# Hacking CD players



## Otaku (Dec 3, 2004)

Hi all,
This year I noticed that a moderately enhanced sound file (echo, minor distortion effects) can really mess with servomotor action. My reaper's jawbone sometimes looked like he was shivering. Since the ISD chips don't record in stereo, I need something that gives me a way to play the modified sound through his speakers while sending a clean sound file to the servo driver board. Does anyone here know of a hack that can allow a CD player to be started in play mode when triggered by a PIR or similar device? I know there will likely be a small delay between triggering and playback, and that's OK; instant-on is not needed. Thanks!


----------



## gmacted (Jan 18, 2006)

That's a very good question. I know of no way to easily hack a stand alone unit, but I wanted to try and hack a 



. I think you could use a PIR with a transistor and relay circuit to trigger the remote control to start the CD player.
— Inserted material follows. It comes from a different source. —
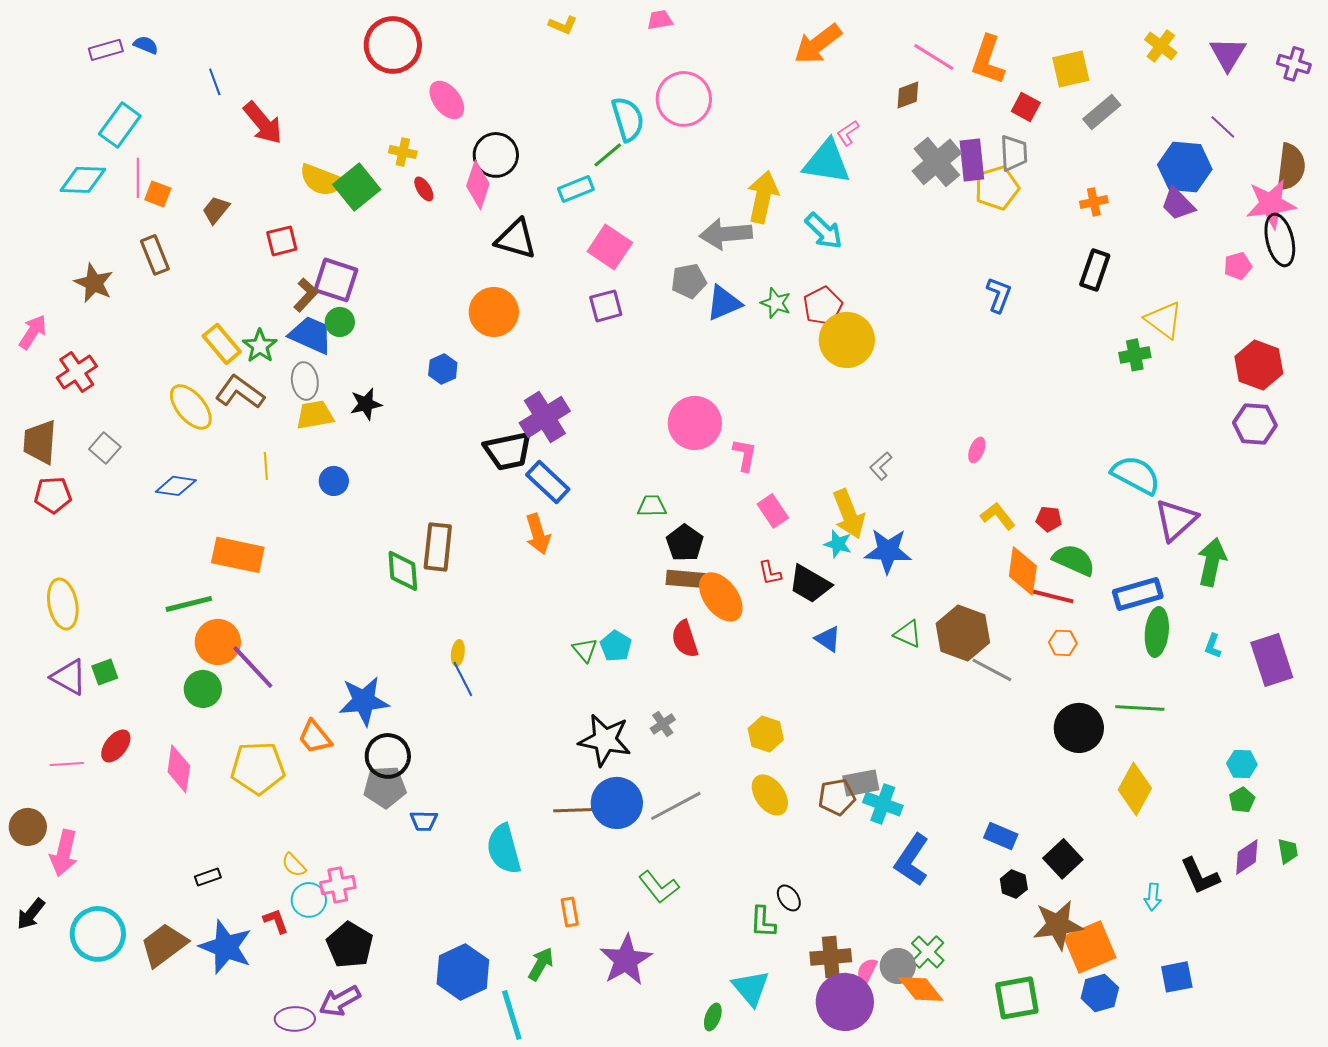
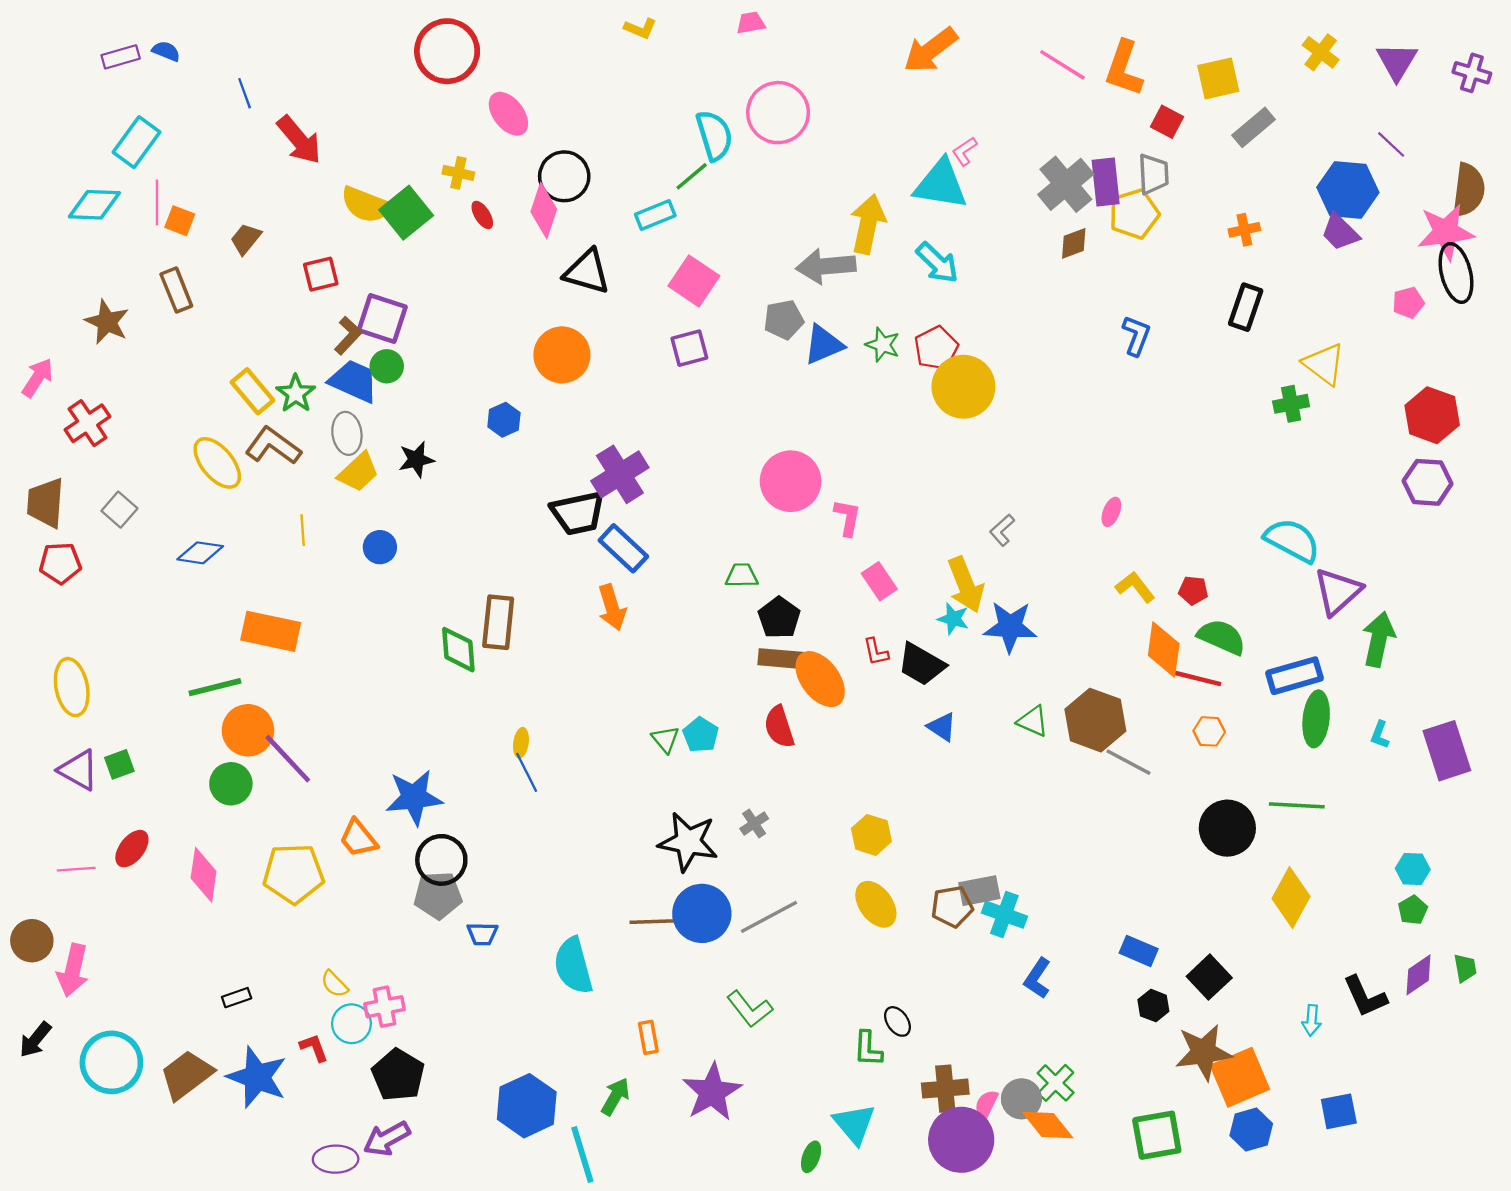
brown diamond: (908, 95) -> (1074, 243), moved
yellow trapezoid: (315, 415) -> (358, 472), turned 147
blue L-shape: (912, 860) -> (1037, 978), size x0.7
I've never tried it, but I'm sure it would work.

I'm thinking about using a ump3 player in a prop for next year. It has stereo output and can be controlled using a prop1/prop2 controller. I used a prop-1 this year with a mono channel AP-8 and a relay to drive two different speakers in two different locations. Only one speaker can be on at one time, but I think you get the idea. Using the ump3 player and a relay will be able to give me four channels of output. I will only be able to play two channels at any one time, but I think the effect will be great.


----------



## Zombie-F (Apr 12, 2004)

The uMP3 is GREAT. You can control it serially by the prop-1 or even just trigger individual sounds by bringing certain pins on it to ground. I controlled an AP-8 and a uMP3 with the same Prop-1 so I could have three characters interacting with one another. It worked out perfectly. 
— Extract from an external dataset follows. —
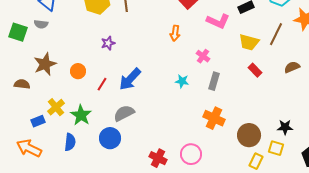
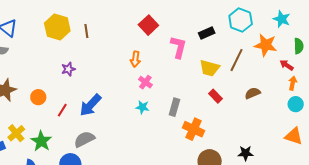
pink L-shape: (218, 21) -> (178, 47), turned -100
pink cross: (203, 56) -> (145, 82), moved
orange cross: (214, 118) -> (193, 129), moved

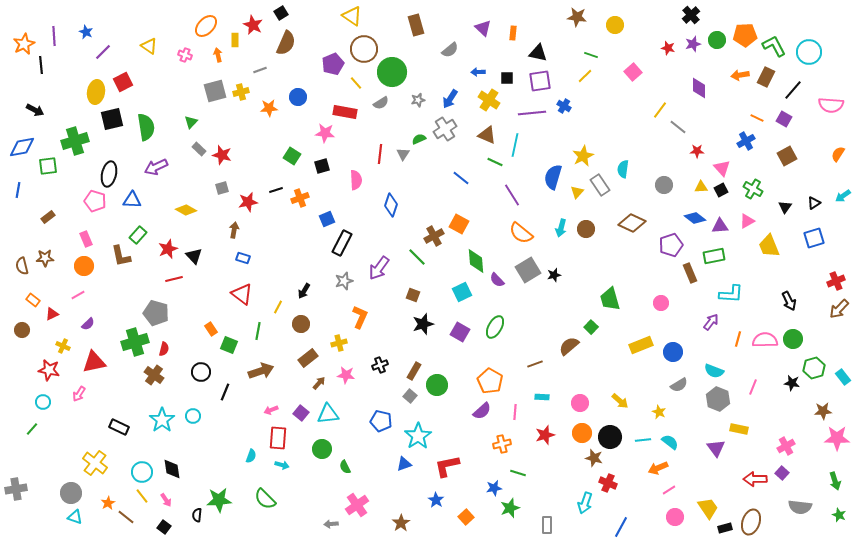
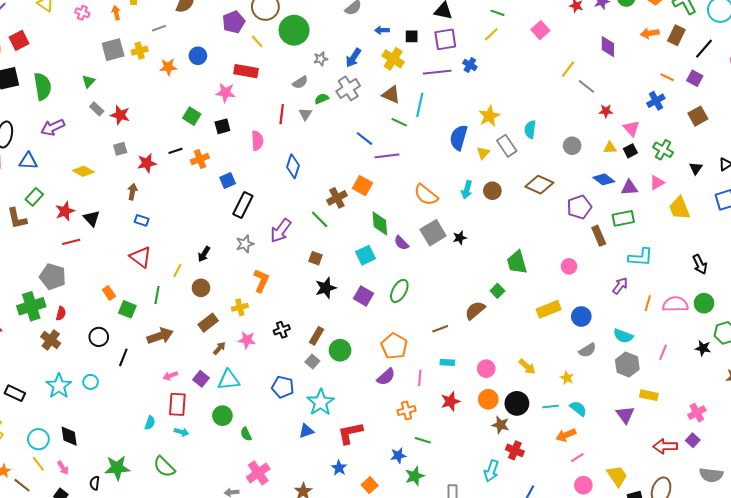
gray semicircle: (381, 103) -> (300, 82), moved
purple line: (512, 195) -> (387, 156), moved, turned -65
As for hackable CD players... maybe hacking a cheapie mp3 player would work well too.


----------



## Otaku (Dec 3, 2004)

Thanks for the tips. The uMP3 is a bit pricey for me, but it sure would fit the need. One of the problems with cheapo CD players is that they'll shut down if left in "stop" mode for too long, so I'd need to think about how to disable that feature. I looked at the $5 16MB MP3 players but without actually playing with one, it's difficult to say what would need to be done to it. I'll post whatever progress I make on this.


----------



## HibLaGrande (Sep 25, 2005)

could use two isds one with the clean sound to run the servo controler and one with the effects to go to the speaker and have them both triggered at the same time??


----------



## Otaku (Dec 3, 2004)

Good suggestion - I've considered doing that but want to use a better quality sound source. I may pick up a couple of those $5 MP3's I mentioned earlier and tear one up. The product sheet says you have to hold the Play button on for ~3 secs. to start it, but I've got just the thing to handle that part.


----------



## HalloweenRick (Nov 25, 2005)

Hey Otaku any word yet on hacking a cheap MP3?


----------



## Otaku (Dec 3, 2004)

Yeah, I got a couple of the MP3 players and I've been working on a timer circuit. Here's what I've got in mind: one 555 timer circuit set at ~3 secs. to start the player, a second 555 timer to handle the power to the player. Both start at the same time, when triggered by a mat switch, PIR or whatever. T1 starts the player, T2 is set for the length of the sound file. When T2 runs out, power is cut to the player, and it waits for the next trigger event. These players will repeat the sound file if not turned off, and I learned that there is a small output voltage drop between playbacks. If I can find a gate IC that can detect the drop, the shut-off can be automated regardless of the file length. I'll be ordering the parts to build the timers next week. More to come.


----------